ChrisCummins / paper-end2end-dl

📝 "End-to-end Deep Learning of Optimization Heuristics" (🥇 PACT'17 Best Paper)
https://chriscummins.cc/pub/2017-pact.pdf
GNU General Public License v3.0
72 stars 21 forks source link

Replicating experiments with CUDA version > 8.0 #2

Open zehanort opened 3 years ago

zehanort commented 3 years ago

Hello Chris!

I am trying to replicate your first case study regarding OpenCL heterogeneous mapping and I am trying to use CUDA. When I import tensorflow from the Python 3 CLI on my machine, everything works as expected, loading my version of the CUDA library (libcudart.so.11.2.72), but when I import tensorflow from inside of one of your Jupyter notebooks (which are launched from inside the virtualenv you create using make run) I get an ImportError that the file libcudart.so.8.0 could not be found.

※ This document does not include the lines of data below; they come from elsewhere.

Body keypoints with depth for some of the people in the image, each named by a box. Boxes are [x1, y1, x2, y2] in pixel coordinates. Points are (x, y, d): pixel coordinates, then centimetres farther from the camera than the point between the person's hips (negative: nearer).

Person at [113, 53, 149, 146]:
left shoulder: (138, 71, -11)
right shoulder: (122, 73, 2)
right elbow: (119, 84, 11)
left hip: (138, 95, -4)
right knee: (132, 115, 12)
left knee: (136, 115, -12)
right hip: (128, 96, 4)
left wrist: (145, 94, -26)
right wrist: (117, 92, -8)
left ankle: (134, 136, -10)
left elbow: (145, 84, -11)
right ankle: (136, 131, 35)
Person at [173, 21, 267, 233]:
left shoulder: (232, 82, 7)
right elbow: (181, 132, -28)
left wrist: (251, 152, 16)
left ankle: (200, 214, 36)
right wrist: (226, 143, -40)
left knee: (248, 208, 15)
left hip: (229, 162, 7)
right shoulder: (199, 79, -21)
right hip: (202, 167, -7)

To my understanding, the tensorflow version used in your virtualenv needs CUDA version 8.0 explicitly ( ? ). Is there any workaround for this to work with my CUDA version? Tried a workaround with symlinks, but it seems that there are deeper dependencies and it still does not work.

Thanks a lot in advance!

ChrisCummins commented 3 years ago

Hi Sotiris,

Apologies for my slow response! I haven't touched this codebase in 4 years. If I were you I would try removing the dated tensorflow in the virtualenv and just use the working tensorflow version on your system, though there may be API changes that causes the tensorflow code to break. Hope that helps

Cheers, Chris

xshaun commented 3 years ago

Hi,

One of the useful solution is to use docker or singularity container to run this code. docker://tensorflow/tensorflow:1.14.0-gpu-py3 is available to execute the device mapping code. hope it's helpful.

Cheers,

ChrisCummins commented 3 years ago

Thanks @xshaun that's a great suggestion!